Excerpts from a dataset
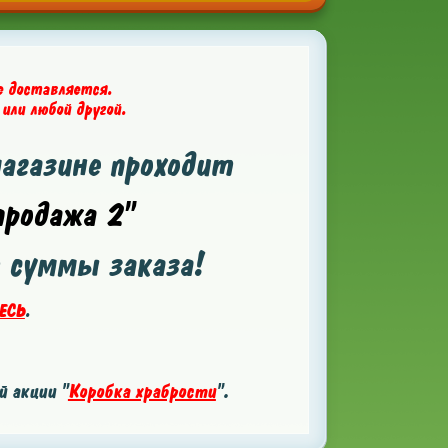
е доставляется.
 или любой другой.
магазине проходит
родажа 2"
т суммы заказа!
ЕСЬ
.
 акции "
Коробка храбрости
".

INSTRUCTION »
Turn every line of text read from the material into a numbered list, skipping any blank lines. Leave the pictures out of the answer.

ANSWER SECTION »
1. е доставляется.
2.  или любой другой.
3. магазине проходит
4. родажа 2"
5. т суммы заказа!
6. ЕСЬ
7. .
8.  акции "
9. Коробка храбрости
10. ".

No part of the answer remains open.